Conclusion: In this study, a number of routine and advanced diagnostic laboratory parameters were found to correlate with clinical severity in HS. Omin-width and Omax-width are novel osmoscan-derived biomarkers that correlated with RDW, hyperchromic cells (Omax-width), OFT results (Omin-width) and clinical severity. EIO290, another novel osmoscan-derived biomarker, also correlated with clinical severity, although not stronger than EImax and AUC. The biomarkers identified in this study, together with patient-reported outcome measures (PROMs), could be used to revise the previously established severity classification system and thereby aid in stratifying clinical severity and subsequent clinical decision-making.


  1. Eber, S. W., Armbrust, R., & Schröter, W. (1990).

Disclosures: De Wilde: Agios Pharmaceuticals, Inc.: Research Funding. Van Beers: Pfizer, Inc.: Research Funding; Novartis AG: Research Funding; RR Mechatronics: Research Funding; Agios Pharmaceuticals, Inc.
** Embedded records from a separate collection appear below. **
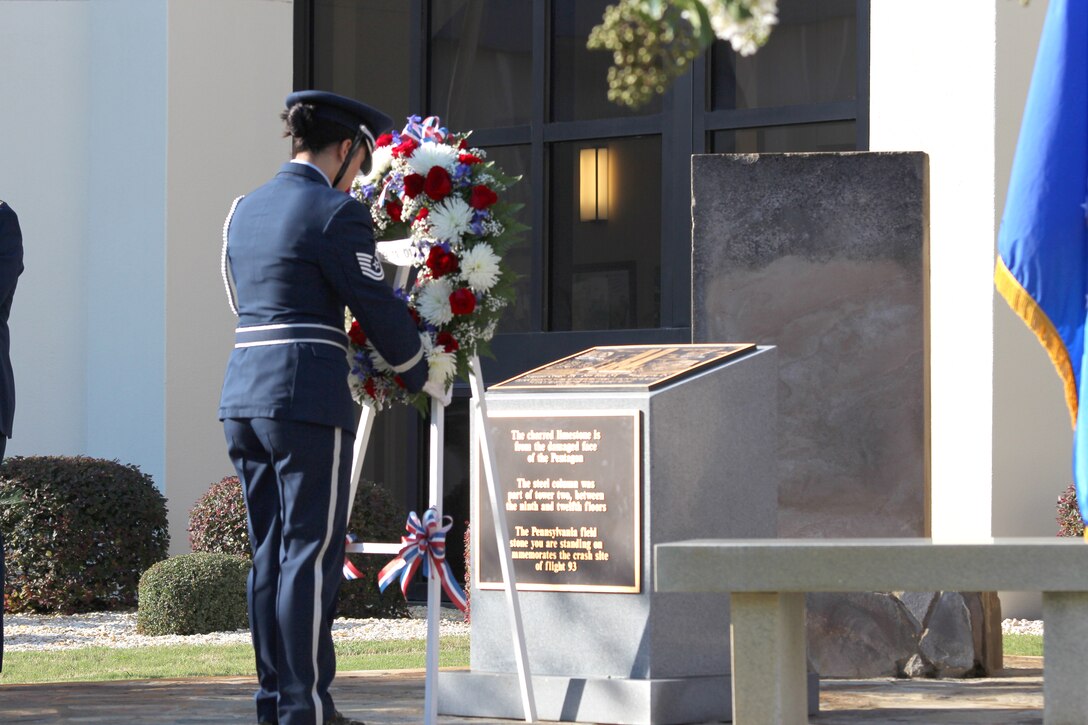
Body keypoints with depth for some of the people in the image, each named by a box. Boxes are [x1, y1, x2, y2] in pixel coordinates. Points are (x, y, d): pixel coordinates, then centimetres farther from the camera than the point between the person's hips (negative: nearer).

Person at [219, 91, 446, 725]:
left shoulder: (245, 210, 15)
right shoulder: (337, 214, -8)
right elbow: (379, 308, -5)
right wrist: (422, 376, 10)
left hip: (243, 390, 8)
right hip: (307, 396, -8)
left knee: (270, 552, 12)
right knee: (311, 553, -3)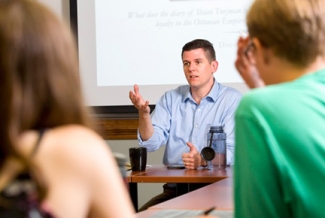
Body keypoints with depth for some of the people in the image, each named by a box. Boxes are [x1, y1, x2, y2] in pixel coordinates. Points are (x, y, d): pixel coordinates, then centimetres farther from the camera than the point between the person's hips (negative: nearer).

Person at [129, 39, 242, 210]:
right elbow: (151, 143, 3)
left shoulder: (232, 99, -2)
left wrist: (203, 161, -30)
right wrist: (144, 113, -16)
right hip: (174, 189, 4)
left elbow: (232, 152, -11)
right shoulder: (170, 98, 12)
Inc.: Consultancy, Membership on an entity's Board of Directors or advisory committees, Research Funding. Rab: Axcella Therapeutics, Inc.: Research Funding; RR Mechatronics: Research Funding; Pfizer, Inc.: Research Funding; Agios Pharmaceuticals, Inc.: Consultancy, Research Funding. van Wijk: Pfizer, Inc.: Consultancy, Research Funding; Agios Pharmaceuticals, Inc.: Consultancy, Research Funding; Axcella Therapeutics, Inc.: Research Funding; RR Mechatronics: Research Funding.